• Details
  • Service: Tax, Global Indirect Tax, Global Compliance Management Services
    Type: Regulatory update
    Date: 1/27/2012

    Ireland - EC requests modification of tax regime for certain motor vehicles 

    January 27:   The European Commission formally requested Ireland to modify how motor vehicles less than three months old are taxed so that the Irish rules comply with EU law.

    According to an EC release (IP/12/62, 26 January 2012), the European Court of Justice (ECJ) established that a vehicle starts to lose its value as soon as it is bought or brought into use. Also, under EU case law on car taxation, the amount of tax due cannot exceed the amount of tax supported by similar vehicles that are already registered in the national territory and are incorporated in their value. EU rules prohibit Member States from imposing higher taxes on products of other Member States than imposed on similar domestic products. The intention is to allow for complete neutrality of internal taxation regarding competition between products already on the domestic market and imported products.

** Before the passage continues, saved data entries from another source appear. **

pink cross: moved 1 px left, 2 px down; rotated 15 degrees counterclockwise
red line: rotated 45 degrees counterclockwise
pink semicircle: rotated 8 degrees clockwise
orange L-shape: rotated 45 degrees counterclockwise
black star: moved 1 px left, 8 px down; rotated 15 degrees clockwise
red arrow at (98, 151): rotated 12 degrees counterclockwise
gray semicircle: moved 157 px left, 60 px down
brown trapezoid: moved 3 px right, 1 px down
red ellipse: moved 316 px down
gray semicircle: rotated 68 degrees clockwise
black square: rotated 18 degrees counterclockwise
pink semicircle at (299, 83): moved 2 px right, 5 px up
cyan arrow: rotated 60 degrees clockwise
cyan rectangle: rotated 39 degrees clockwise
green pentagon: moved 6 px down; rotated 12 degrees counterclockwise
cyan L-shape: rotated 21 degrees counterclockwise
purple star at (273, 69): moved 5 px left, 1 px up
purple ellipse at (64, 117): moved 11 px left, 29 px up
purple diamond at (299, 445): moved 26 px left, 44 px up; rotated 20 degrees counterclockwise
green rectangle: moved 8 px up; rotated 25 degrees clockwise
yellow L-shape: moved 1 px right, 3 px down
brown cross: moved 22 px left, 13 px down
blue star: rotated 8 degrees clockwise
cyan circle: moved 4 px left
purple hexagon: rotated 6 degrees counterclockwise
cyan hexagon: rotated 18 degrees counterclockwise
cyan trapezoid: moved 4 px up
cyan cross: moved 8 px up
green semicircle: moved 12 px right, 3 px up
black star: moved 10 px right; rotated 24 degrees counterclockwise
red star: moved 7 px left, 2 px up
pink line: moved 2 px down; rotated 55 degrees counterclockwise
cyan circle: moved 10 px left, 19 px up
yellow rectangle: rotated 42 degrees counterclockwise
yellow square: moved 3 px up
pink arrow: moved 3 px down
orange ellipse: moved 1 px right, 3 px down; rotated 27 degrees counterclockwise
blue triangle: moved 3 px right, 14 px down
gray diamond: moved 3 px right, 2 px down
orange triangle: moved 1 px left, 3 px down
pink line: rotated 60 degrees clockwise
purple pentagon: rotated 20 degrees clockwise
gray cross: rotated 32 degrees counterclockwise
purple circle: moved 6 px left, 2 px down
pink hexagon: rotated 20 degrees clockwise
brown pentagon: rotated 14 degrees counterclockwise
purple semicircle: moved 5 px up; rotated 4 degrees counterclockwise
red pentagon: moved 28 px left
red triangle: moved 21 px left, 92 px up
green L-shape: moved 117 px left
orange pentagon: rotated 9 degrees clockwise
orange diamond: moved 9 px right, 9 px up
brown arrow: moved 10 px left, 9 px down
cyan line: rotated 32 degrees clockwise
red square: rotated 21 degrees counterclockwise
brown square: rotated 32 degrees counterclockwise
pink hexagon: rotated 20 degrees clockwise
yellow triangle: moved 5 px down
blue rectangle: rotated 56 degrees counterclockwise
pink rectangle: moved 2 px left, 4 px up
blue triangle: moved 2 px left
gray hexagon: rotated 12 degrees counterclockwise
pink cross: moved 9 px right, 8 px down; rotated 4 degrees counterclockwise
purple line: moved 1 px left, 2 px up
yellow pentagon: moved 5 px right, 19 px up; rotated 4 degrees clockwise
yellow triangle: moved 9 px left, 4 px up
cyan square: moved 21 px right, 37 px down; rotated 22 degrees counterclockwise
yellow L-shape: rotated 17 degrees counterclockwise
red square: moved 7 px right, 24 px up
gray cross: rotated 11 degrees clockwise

    Under Irish law, vehicles that are less than three months old or cars that have travelled less than 3,000 km are taxed the same as new vehicles. The EC views this treatment as a “discrimination” of these vehicles because they are proportionally subject to more tax than new vehicles purchased in Ireland.


    The request made by the EC of Ireland, to modify its taxation of vehicles, is in the form of “a reasoned opinion” (the second stage of an infringement procedure). If the Irish rules are not brought into compliance within two months, the EC may refer the matter to the European Court of Justice.